To Keep or Not to Keep the Family Home?
This may be a big decision in your divorce if you have lived in the same home for many years where you have raised children. Some people are very attached to the home, some are not, but you should consider your feelings about the home and be mindful of the underlying reasons you desire to remain living there or to relocate and downsize.
If the home is going to be sold, you and your spouse will have to make decisions about dividing the household goods and furnishings accumulated during the marriage, what maintenance and repairs to make to the home – if any – prior to selling it, and how the proceeds from the sale of the home are to be divided. If you have marital debt to to pay, you should consider paying all of it off with proceeds from the sale of your home if there are sufficient funds to do so.
Create an Accurate Household Budget
In Minnesota spousal support is determined by one spouse’s need for financial support and the other spouse’s ability to pay support. When either you or your spouse is asking for spousal maintenance, creating an accurate and comprehensive household budget is critical. You will want to create a historical budget that reflects your living expenses during the marriage. This will help you determine your “standard of living” during the marriage, which is one of the factors considered under the spousal maintenance statute.
Additionally, you will create a projected budget that reflects your reasonable expenses after the divorce and will include budget items you may not have had in the past such as health insurance premiums, which may have been paid for by your spouse.
Even if neither spouse is asking for spousal support in the divorce, this is the time to create a budget and become more mindful of your finances as your expenses may increase after the divorce. Getting a handle on your expenses earlier in the process will serve you best in the long run.
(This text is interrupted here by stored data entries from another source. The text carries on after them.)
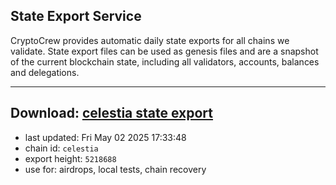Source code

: ## State Export Service
CryptoCrew provides automatic daily state exports for all chains we validate. State export files can be used as genesis files and are a snapshot of the current blockchain state, including all validators, accounts, balances and delegations.

---
**Download: [celestia state export](https://dl-eu2.ccvalidators.com/SERVICE/celestia/celestia_export_5218688.json)**
---

- last updated: Fri May 02 2025 17:33:48
- chain id: `celestia`
- export height: `5218688`
- use for: airdrops, local tests, chain recovery
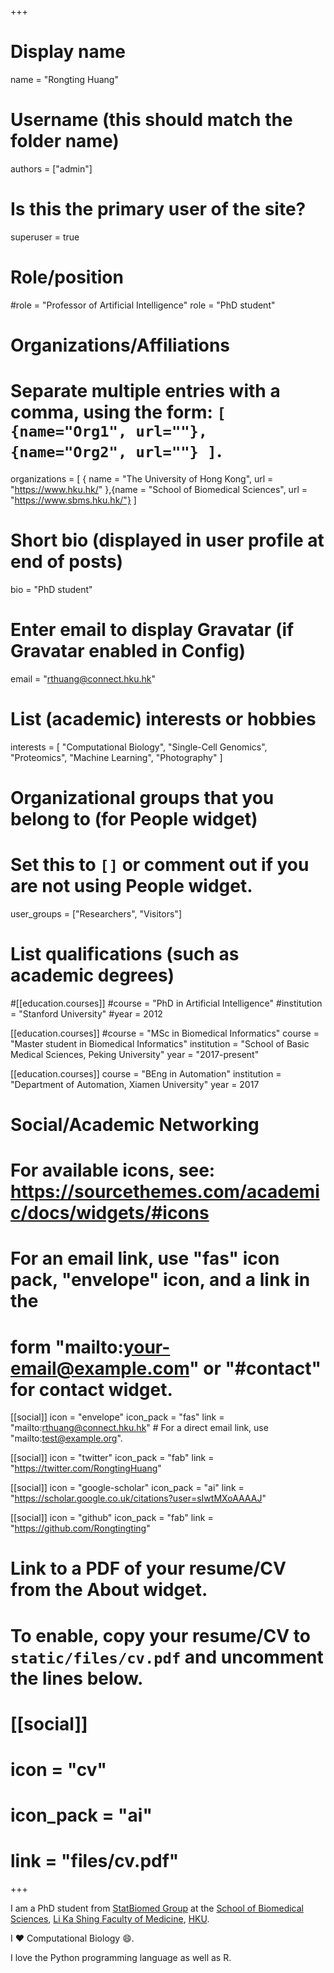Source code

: +++
# Display name
name = "Rongting Huang"

# Username (this should match the folder name)
authors = ["admin"]

# Is this the primary user of the site?
superuser = true

# Role/position
#role = "Professor of Artificial Intelligence"
role = "PhD student"

# Organizations/Affiliations
#   Separate multiple entries with a comma, using the form: `[ {name="Org1", url=""}, {name="Org2", url=""} ]`.
organizations = [ { name = "The University of Hong Kong", url = "https://www.hku.hk/" },{name = "School of Biomedical Sciences", url = "https://www.sbms.hku.hk/"} ]

# Short bio (displayed in user profile at end of posts)
bio = "PhD student"

# Enter email to display Gravatar (if Gravatar enabled in Config)
email = "rthuang@connect.hku.hk"

# List (academic) interests or hobbies
interests = [
  "Computational Biology",
  "Single-Cell Genomics",
  "Proteomics",
  "Machine Learning",
  "Photography"
]

# Organizational groups that you belong to (for People widget)
#   Set this to `[]` or comment out if you are not using People widget.
user_groups = ["Researchers", "Visitors"]

# List qualifications (such as academic degrees)
#[[education.courses]]
  #course = "PhD in Artificial Intelligence"
  #institution = "Stanford University"
  #year = 2012

[[education.courses]]
  #course = "MSc in Biomedical Informatics"
  course = "Master student in Biomedical Informatics"
  institution = "School of Basic Medical Sciences, Peking University"
  year = "2017-present"

[[education.courses]]
  course = "BEng in Automation"
  institution = "Department of Automation, Xiamen University"
  year = 2017

# Social/Academic Networking
# For available icons, see: https://sourcethemes.com/academic/docs/widgets/#icons
#   For an email link, use "fas" icon pack, "envelope" icon, and a link in the
#   form "mailto:your-email@example.com" or "#contact" for contact widget.

[[social]]
  icon = "envelope"
  icon_pack = "fas"
  link = "mailto:rthuang@connect.hku.hk"  # For a direct email link, use "mailto:test@example.org".

[[social]]
  icon = "twitter"
  icon_pack = "fab"
  link = "https://twitter.com/RongtingHuang"

[[social]]
  icon = "google-scholar"
  icon_pack = "ai"
  link = "https://scholar.google.co.uk/citations?user=sIwtMXoAAAAJ"

[[social]]
  icon = "github"
  icon_pack = "fab"
  link = "https://github.com/Rongtingting"

# Link to a PDF of your resume/CV from the About widget.
# To enable, copy your resume/CV to `static/files/cv.pdf` and uncomment the lines below.
# [[social]]
#   icon = "cv"
#   icon_pack = "ai"
#   link = "files/cv.pdf"

+++

I am a PhD student from [StatBiomed Group](https://web.hku.hk/~yuanhua/) at the [School of Biomedical Sciences](https://www.sbms.hku.hk//), [Li Ka Shing Faculty of Medicine](https://www.med.hku.hk/), [HKU](https://www.hku.hk/).

I :heart: Computational Biology :smile:.

I love the Python programming language as well as R.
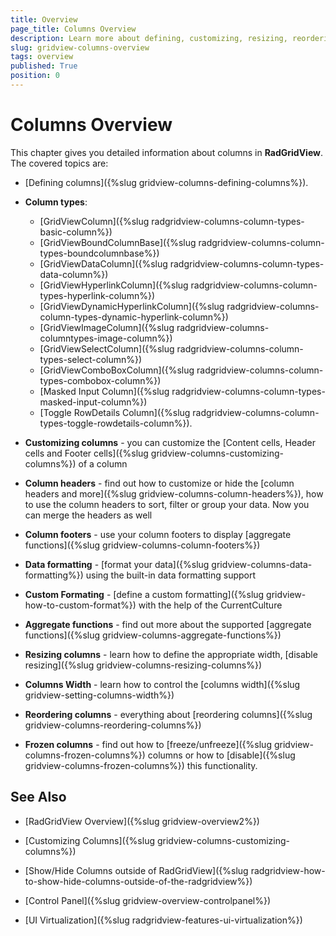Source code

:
```yaml
---
title: Overview
page_title: Columns Overview
description: Learn more about defining, customizing, resizing, reordering, freezing and unfreezing columns in RadGridView - Telerik's {{ site.framework_name }} DataGrid.
slug: gridview-columns-overview
tags: overview
published: True
position: 0
---
```


# Columns Overview

This chapter gives you detailed information about columns in __RadGridView__. The covered topics are:

* [Defining columns]({%slug gridview-columns-defining-columns%}).
            
* __Column types__:
	*  [GridViewColumn]({%slug radgridview-columns-column-types-basic-column%}) 
	*  [GridViewBoundColumnBase]({%slug radgridview-columns-column-types-boundcolumnbase%})
	*  [GridViewDataColumn]({%slug radgridview-columns-column-types-data-column%})
	*  [GridViewHyperlinkColumn]({%slug radgridview-columns-column-types-hyperlink-column%}) 
	*  [GridViewDynamicHyperlinkColumn]({%slug radgridview-columns-column-types-dynamic-hyperlink-column%})
	*  [GridViewImageColumn]({%slug radgridview-columns-columntypes-image-column%})
	*  [GridViewSelectColumn]({%slug radgridview-columns-column-types-select-column%})
	*  [GridViewComboBoxColumn]({%slug radgridview-columns-column-types-combobox-column%})
	*  [Masked Input Column]({%slug radgridview-columns-column-types-masked-input-column%})
	*  [Toggle RowDetails Column]({%slug radgridview-columns-column-types-toggle-rowdetails-column%}).
            
* __Customizing columns__ - you can customize the [Content cells, Header cells and Footer cells]({%slug gridview-columns-customizing-columns%}) of a column
            
* __Column headers__ - find out how to customize or hide the [column headers and more]({%slug gridview-columns-column-headers%}), how to use the column headers to sort, filter or group your data. Now you can merge the headers as well
            
* __Column footers__ - use your column footers to display [aggregate functions]({%slug gridview-columns-column-footers%})
            
* __Data formatting__ - [format your data]({%slug gridview-columns-data-formatting%}) using the built-in data formatting support

* __Custom Formating__ - [define a custom formatting]({%slug gridview-how-to-custom-format%}) with the help of the CurrentCulture           

* __Aggregate functions__ - find out more about the supported [aggregate functions]({%slug gridview-columns-aggregate-functions%})
            
* __Resizing columns__ - learn how to define the appropriate width, [disable resizing]({%slug gridview-columns-resizing-columns%})

* __Columns Width__ - learn how to control the [columns width]({%slug gridview-setting-columns-width%})
            
* __Reordering columns__ - everything about [reordering columns]({%slug gridview-columns-reordering-columns%})
            
* __Frozen columns__ - find out how to [freeze/unfreeze]({%slug gridview-columns-frozen-columns%}) columns or how to [disable]({%slug gridview-columns-frozen-columns%}) this functionality.

## See Also

 * [RadGridView Overview]({%slug gridview-overview2%})

 * [Customizing Columns]({%slug gridview-columns-customizing-columns%})

 * [Show/Hide Columns outside of RadGridView]({%slug radgridview-how-to-show-hide-columns-outside-of-the-radgridview%})

 * [Control Panel]({%slug gridview-overview-controlpanel%})

 * [UI Virtualization]({%slug radgridview-features-ui-virtualization%})
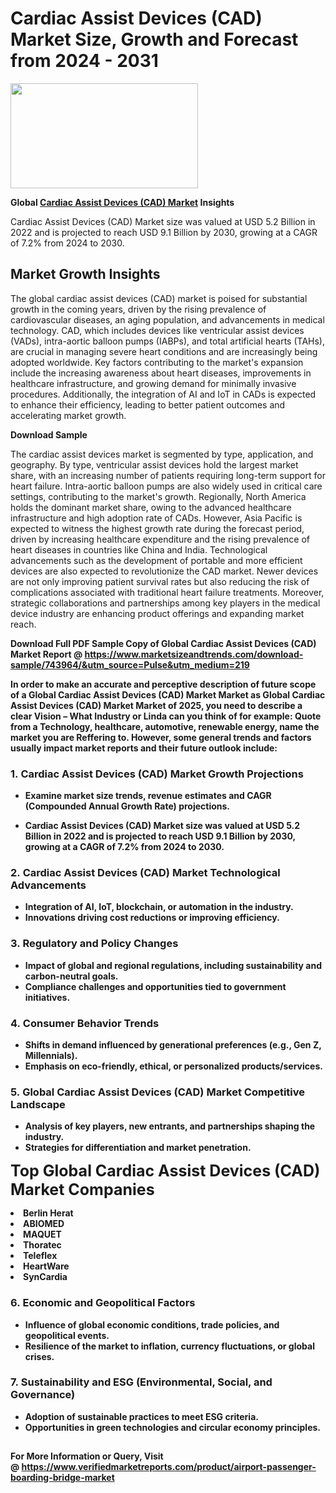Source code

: <H1>Cardiac Assist Devices (CAD) Market Size, Growth and Forecast from 2024 - 2031</H1><img class="aligncenter size-medium wp-image-584254" src="https://thirdeyenews.in/wp-content/uploads/2024/09/Global-Market-Research-300x168.jpeg" alt="" width="300" height="168" /><p><strong>Global&nbsp;<a href="https://www.marketsizeandtrends.com/download-sample/743964/&amp;utm_source=Pulse&amp;utm_medium=219">Cardiac Assist Devices (CAD) Market</a> Insights</strong></p><p>Cardiac Assist Devices (CAD) Market size was valued at USD 5.2 Billion in 2022 and is projected to reach USD 9.1 Billion by 2030, growing at a CAGR of 7.2% from 2024 to 2030.</p><p><h2>Market Growth Insights</h2> <p>The global cardiac assist devices (CAD) market is poised for substantial growth in the coming years, driven by the rising prevalence of cardiovascular diseases, an aging population, and advancements in medical technology. CAD, which includes devices like ventricular assist devices (VADs), intra-aortic balloon pumps (IABPs), and total artificial hearts (TAHs), are crucial in managing severe heart conditions and are increasingly being adopted worldwide. Key factors contributing to the market's expansion include the increasing awareness about heart diseases, improvements in healthcare infrastructure, and growing demand for minimally invasive procedures. Additionally, the integration of AI and IoT in CADs is expected to enhance their efficiency, leading to better patient outcomes and accelerating market growth.</p> <p><strong>Download Sample</strong></p> <p>The cardiac assist devices market is segmented by type, application, and geography. By type, ventricular assist devices hold the largest market share, with an increasing number of patients requiring long-term support for heart failure. Intra-aortic balloon pumps are also widely used in critical care settings, contributing to the market's growth. Regionally, North America holds the dominant market share, owing to the advanced healthcare infrastructure and high adoption rate of CADs. However, Asia Pacific is expected to witness the highest growth rate during the forecast period, driven by increasing healthcare expenditure and the rising prevalence of heart diseases in countries like China and India. Technological advancements such as the development of portable and more efficient devices are also expected to revolutionize the CAD market. Newer devices are not only improving patient survival rates but also reducing the risk of complications associated with traditional heart failure treatments. Moreover, strategic collaborations and partnerships among key players in the medical device industry are enhancing product offerings and expanding market reach.</p> <p><strong></p><p><span class=""><strong>Download Full PDF Sample Copy of Global Cardiac Assist Devices (CAD) Market Report</strong> @ <a href="https://www.marketsizeandtrends.com/download-sample/743964/&amp;utm_source=Pulse&amp;utm_medium=219" target="_blank">https://www.marketsizeandtrends.com/download-sample/743964/&amp;utm_source=Pulse&amp;utm_medium=219</a></span></p><p>In order to make an accurate and perceptive description of future scope of a Global&nbsp;Cardiac Assist Devices (CAD) Market Market as Global&nbsp;Cardiac Assist Devices (CAD) Market Market of 2025, you need to describe a clear Vision &ndash; What Industry or Linda can you think of for example: Quote from a Technology, healthcare, automotive, renewable energy, name the market you are Reffering to. However, some general trends and factors usually impact market reports and their future outlook include:</p><h3>1.&nbsp;<strong>Cardiac Assist Devices (CAD) Market Growth Projections</strong></h3><ul><li>Examine market size trends, revenue estimates and CAGR (Compounded Annual Growth Rate) projections.</li><li><p>Cardiac Assist Devices (CAD) Market size was valued at USD 5.2 Billion in 2022 and is projected to reach USD 9.1 Billion by 2030, growing at a CAGR of 7.2% from 2024 to 2030.</p></li></ul><h3>2.&nbsp;<strong>Cardiac Assist Devices (CAD) Market Technological Advancements</strong></h3><ul><li>Integration of AI, IoT, blockchain, or automation in the industry.</li><li>Innovations driving cost reductions or improving efficiency.</li></ul><h3>3.&nbsp;<strong>Regulatory and Policy Changes</strong></h3><ul><li>Impact of global and regional regulations, including sustainability and carbon-neutral goals.</li><li>Compliance challenges and opportunities tied to government initiatives.</li></ul><h3>4.&nbsp;<strong>Consumer Behavior Trends</strong></h3><ul><li>Shifts in demand influenced by generational preferences (e.g., Gen Z, Millennials).</li><li>Emphasis on eco-friendly, ethical, or personalized products/services.</li></ul><h3>5.&nbsp;<strong>Global Cardiac Assist Devices (CAD) Market Competitive Landscape</strong></h3><ul><li>Analysis of key players, new entrants, and partnerships shaping the industry.</li><li>Strategies for differentiation and market penetration.</li></ul><p data-pm-slice="1 1 []"><span style="color: inherit; font-family: inherit; font-size: 25px;">Top Global Cardiac Assist Devices (CAD) Market Companies</span></p><div class="" data-test-id=""><p><li>Berlin Herat</li><li> ABIOMED</li><li> MAQUET</li><li> Thoratec</li><li> Teleflex</li><li> HeartWare</li><li> SynCardia</li></p></div><h3>6.&nbsp;<strong>Economic and Geopolitical Factors</strong></h3><ul><li>Influence of global economic conditions, trade policies, and geopolitical events.</li><li>Resilience of the market to inflation, currency fluctuations, or global crises.</li></ul><h3>7.&nbsp;<strong>Sustainability and ESG (Environmental, Social, and Governance)</strong></h3><ul><li>Adoption of sustainable practices to meet ESG criteria.</li><li>Opportunities in green technologies and circular economy principles.</li></ul><h2><strong style="font-size: 14px;">For More Information or Query, Visit @&nbsp;</strong><a style="background-color: #ffffff; font-size: 14px;" href="https://www.marketsizeandtrends.com/report/cardiac-assist-devices-cad-market/" target="_blank">https://www.verifiedmarketreports.com/product/airport-passenger-boarding-bridge-market</a></h2>
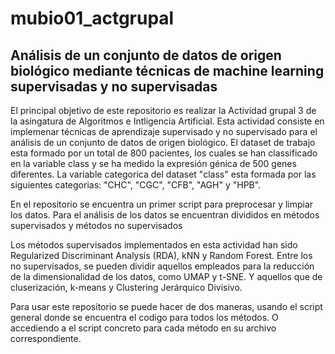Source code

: # mubio01_actgrupal

## Análisis de un conjunto de datos de origen biológico mediante técnicas de machine learning supervisadas y no supervisadas

El principal objetivo de este repositorio es realizar la Actividad grupal 3 de la asingatura de Algoritmos e Intligencia Artificial.
Esta actividad consiste en implemenar técnicas de aprendizaje supervisado y no supervisado para el análisis de un conjunto de datos de origen biológico.
El dataset de trabajo esta formado por un total de 800 pacientes, los cuales se han classificado en la variable class y se ha medido la expresión génica de 500 genes diferentes. 
La variable categorica del dataset "class" esta formada por las siguientes categorias: "CHC", "CGC", "CFB", "AGH" y "HPB".

En el repositorio se encuentra un primer script para preprocesar y limpiar los datos. Para el análisis de los datos se encuentran divididos en métodos supervisados y métodos no supervisados

Los métodos supervisados implementados en esta actividad han sido Regularized Discriminant Analysis (RDA), kNN y Random Forest. Entre los no supervisados, se pueden dividir aquellos empleados para la reducción de la dimensionalidad de los datos, como UMAP y t-SNE. Y aquellos que de cluserización, k-means y Clustering Jerárquico Divisivo.

Para usar este repositorio se puede hacer de dos maneras, usando el script general donde se encuentra el codigo para todos los métodos. O accediendo a el script concreto para cada método en su archivo correspondiente.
Equitable Does Not Always Mean Equal
In Minnesota, assets are subject to equitable division. This means that assets are not necessarily divided equally. A court has discretion to divide assets somewhat unequally depending on the particular circumstances of your financial situation. Divorcing spouses may consider whether to award more of the assets to the spouse who earns less income or was out of the workforce for a lengthy period of time to reduce his or her need for monthly spousal support payments from the other spouse’s future income.
As well, it should be determined whether or not you have a “non-marital” interest in any of your assets. Most commonly, non-marital assets include those that you acquired before the marriage or those that were gifted to or inherited by you during the marriage. Determining your interest in non-marital assets can be complex depending on whether the particular asset has accumulated value during the marriage. Typically, non-marital assets are not subject to division between spouses in a divorce; however, if one spouse is left with very little assets that will create a financial hardship for him or her, the court may consider allocating some of the other spouse’s non-marital assets to the spouse in need.
For older couples with significant retirement assets, determining whether to divide a retirement account, such as a 401(k), with a Qualified Domestic Relations Order (QDRO) or whether retirement assets may be offset with a different asset will also be considered.
Consider How You Want To Divorce
Last but not least, considering how you want to proceed with your divorce is extremely important. For those with significant assets, it is important to get legal advice. But just because you choose to work with a lawyer does not mean you are bound to have an acrimonious or contested divorce. You will have the option to proceed cooperatively and attend mediation or another form of alternative dispute resolution to discuss the issues in your divorce and how you will settle them. Close consultation with your attorney can help you decide the best way to reach an early and amicable settlement.